Set exercise 1:
Quote the software-and-hardware explanation starting at "Your compiled software" and ending at "interacts with hardware.".
Set exercise 2:
In the piano analogy of the software-and-hardware explanation, what part of the piano corresponds to the CPU?

── Excerpted passage

Your compiled software is somehow loaded into memory as a steam of
instructions that will be executed by the cpu.

This executed stream of instructions, besides doing interesting things
like math and flow control can access hardware through special
"input/output instructions" or through "input/output virtualization
through memory access".  

This is how software interacts with hardware.

Think of one of those automatic pianos that work off one of those
reams of paper that has holes punched into it.

The original sheet music is "the source program".
The punched hole tape is the "program loaded and compiled into memory".
The thing that loads the tape is the "operator" or maybe even "operating
system".
And the mechanism inside the piano that reads the tape is CPU.
Each hole is an "io instruction" that the CPU interprets and sends
a signal to cause a hammer to hit a string.
The hammer and strings are the "hardware".

* Mark Jayson Alvarez <mjalvarez@fastmail.fm> [070621 02:41] wrote:
> Hi,
> 
> Good day! I could have sent this to questions@freebsd.org but I know it
> will get treated
> as irrelevant topic as well. Just trying my luck here though. Those of
> you who've been
> inspired with my curiosity may email me directly. :-) Just f***ing
> google it advices are also
> welcome.
> 
> I have a cousin who's taking up a programming course. He doesn't have
> background with
> programming nor an in depth understanding of how the computer works.

────
── Record extracts

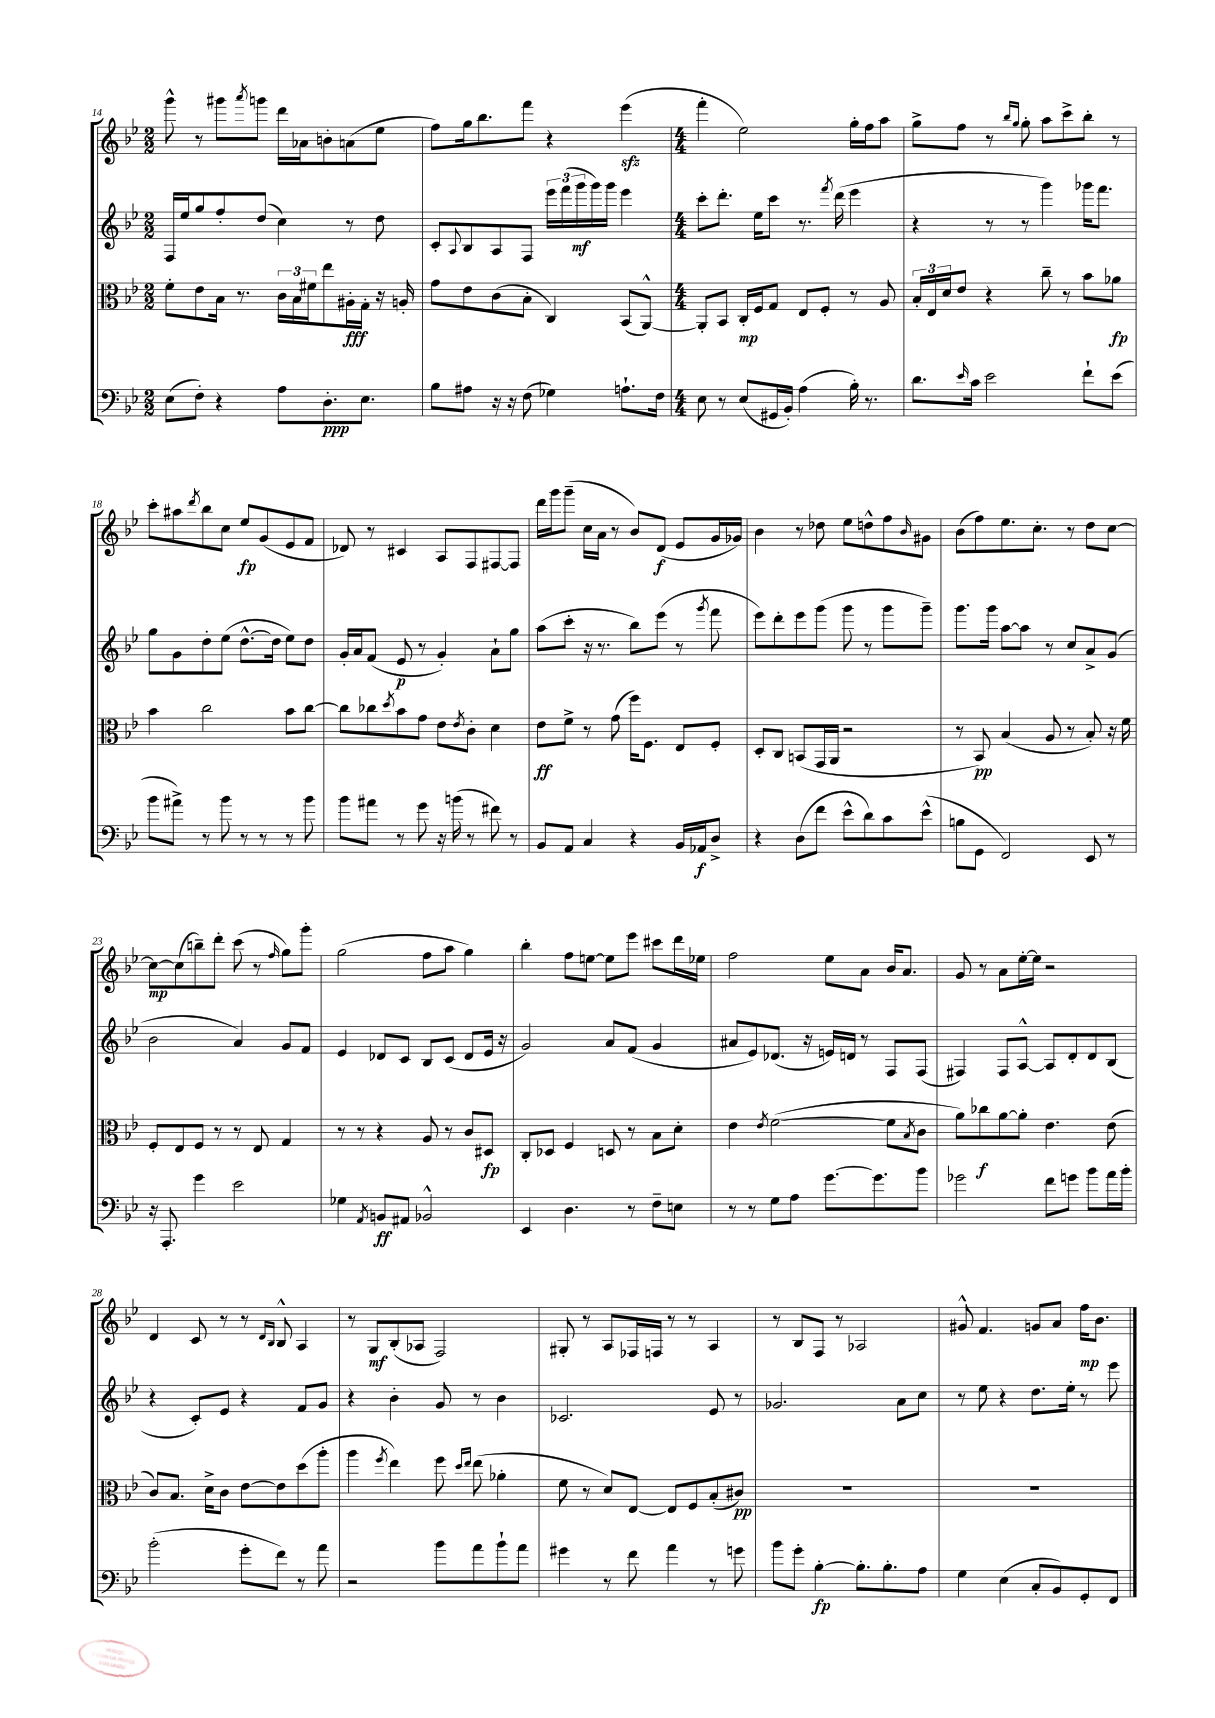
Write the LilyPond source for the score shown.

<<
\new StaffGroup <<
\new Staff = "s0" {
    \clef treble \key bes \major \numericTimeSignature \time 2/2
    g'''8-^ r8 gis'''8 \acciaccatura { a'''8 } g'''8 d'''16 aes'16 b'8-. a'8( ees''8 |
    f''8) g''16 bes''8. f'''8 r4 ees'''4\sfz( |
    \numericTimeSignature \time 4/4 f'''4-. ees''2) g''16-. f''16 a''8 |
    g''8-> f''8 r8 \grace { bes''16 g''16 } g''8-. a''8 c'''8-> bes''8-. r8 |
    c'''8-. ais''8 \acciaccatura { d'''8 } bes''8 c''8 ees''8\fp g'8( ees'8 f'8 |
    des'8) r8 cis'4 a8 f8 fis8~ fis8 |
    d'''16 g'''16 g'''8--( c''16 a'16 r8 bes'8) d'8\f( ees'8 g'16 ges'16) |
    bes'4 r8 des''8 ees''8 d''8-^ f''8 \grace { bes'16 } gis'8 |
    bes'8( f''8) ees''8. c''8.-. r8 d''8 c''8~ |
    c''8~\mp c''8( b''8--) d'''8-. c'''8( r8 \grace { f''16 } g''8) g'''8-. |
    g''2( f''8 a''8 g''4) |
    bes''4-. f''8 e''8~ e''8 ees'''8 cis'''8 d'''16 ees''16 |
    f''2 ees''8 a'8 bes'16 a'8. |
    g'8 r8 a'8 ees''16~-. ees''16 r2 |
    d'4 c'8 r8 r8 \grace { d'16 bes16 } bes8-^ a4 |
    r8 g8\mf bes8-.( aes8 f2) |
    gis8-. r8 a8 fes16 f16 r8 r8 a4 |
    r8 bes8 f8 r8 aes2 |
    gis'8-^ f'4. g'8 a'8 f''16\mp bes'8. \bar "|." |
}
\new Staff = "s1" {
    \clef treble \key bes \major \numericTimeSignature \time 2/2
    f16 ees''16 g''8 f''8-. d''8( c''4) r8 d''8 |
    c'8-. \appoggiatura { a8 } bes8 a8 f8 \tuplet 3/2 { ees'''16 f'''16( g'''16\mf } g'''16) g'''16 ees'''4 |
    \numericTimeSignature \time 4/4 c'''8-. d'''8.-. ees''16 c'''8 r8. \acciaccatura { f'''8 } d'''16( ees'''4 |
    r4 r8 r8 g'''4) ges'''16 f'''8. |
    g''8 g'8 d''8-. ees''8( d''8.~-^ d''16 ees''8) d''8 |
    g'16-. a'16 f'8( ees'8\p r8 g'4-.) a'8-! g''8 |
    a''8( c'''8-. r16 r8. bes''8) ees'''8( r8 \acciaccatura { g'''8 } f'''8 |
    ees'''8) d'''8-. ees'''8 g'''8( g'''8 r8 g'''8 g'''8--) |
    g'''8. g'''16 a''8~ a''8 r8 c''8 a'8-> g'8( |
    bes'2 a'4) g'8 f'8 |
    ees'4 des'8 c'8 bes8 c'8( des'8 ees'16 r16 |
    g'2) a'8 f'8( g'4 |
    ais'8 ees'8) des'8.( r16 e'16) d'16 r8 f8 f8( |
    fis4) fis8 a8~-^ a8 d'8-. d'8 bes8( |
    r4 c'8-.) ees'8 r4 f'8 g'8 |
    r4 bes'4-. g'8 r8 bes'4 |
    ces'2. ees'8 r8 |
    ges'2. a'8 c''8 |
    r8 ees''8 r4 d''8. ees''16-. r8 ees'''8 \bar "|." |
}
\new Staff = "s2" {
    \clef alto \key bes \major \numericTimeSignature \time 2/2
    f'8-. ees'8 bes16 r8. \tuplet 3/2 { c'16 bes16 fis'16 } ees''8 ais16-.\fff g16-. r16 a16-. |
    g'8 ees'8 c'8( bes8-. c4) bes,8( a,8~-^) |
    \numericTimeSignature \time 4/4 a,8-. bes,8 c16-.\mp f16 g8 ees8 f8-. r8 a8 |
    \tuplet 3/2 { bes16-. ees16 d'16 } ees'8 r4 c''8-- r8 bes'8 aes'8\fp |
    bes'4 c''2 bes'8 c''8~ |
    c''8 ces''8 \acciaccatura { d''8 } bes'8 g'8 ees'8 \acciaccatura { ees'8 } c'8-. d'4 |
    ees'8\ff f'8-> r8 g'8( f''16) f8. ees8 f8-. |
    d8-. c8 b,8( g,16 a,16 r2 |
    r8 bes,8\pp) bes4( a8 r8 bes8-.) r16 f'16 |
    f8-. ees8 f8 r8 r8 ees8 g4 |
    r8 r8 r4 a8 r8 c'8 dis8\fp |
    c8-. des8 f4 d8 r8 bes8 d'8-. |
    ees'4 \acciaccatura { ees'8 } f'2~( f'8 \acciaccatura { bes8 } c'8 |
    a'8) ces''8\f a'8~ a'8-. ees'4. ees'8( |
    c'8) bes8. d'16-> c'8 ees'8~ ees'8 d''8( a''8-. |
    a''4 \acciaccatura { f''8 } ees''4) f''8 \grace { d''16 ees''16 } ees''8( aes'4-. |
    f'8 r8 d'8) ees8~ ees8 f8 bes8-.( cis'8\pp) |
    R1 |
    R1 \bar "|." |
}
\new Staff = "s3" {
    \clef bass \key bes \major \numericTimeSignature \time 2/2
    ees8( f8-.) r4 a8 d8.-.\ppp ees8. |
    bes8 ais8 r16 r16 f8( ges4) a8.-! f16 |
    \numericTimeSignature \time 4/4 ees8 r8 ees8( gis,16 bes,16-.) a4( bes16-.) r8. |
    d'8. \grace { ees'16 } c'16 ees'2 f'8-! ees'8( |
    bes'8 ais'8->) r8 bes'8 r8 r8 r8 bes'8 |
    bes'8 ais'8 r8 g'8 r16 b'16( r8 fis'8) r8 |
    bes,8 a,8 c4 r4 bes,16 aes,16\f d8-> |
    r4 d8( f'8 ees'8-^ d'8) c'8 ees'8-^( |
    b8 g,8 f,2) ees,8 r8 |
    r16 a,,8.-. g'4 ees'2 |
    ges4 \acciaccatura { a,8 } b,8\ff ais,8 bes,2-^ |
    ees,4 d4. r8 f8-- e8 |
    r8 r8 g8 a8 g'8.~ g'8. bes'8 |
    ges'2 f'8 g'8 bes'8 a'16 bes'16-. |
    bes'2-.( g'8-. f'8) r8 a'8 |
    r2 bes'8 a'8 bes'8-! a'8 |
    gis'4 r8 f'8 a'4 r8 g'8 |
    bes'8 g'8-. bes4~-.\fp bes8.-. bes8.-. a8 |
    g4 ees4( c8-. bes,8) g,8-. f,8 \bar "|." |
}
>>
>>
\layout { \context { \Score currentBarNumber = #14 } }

────

Expected output 1:
Your compiled software is somehow loaded into memory as a steam of
instructions that will be executed by the cpu.

This executed stream of instructions, besides doing interesting things
like math and flow control can access hardware through special
"input/output instructions" or through "input/output virtualization
through memory access".  

This is how software interacts with hardware.

Expected output 2:
The mechanism inside the piano that reads the tape.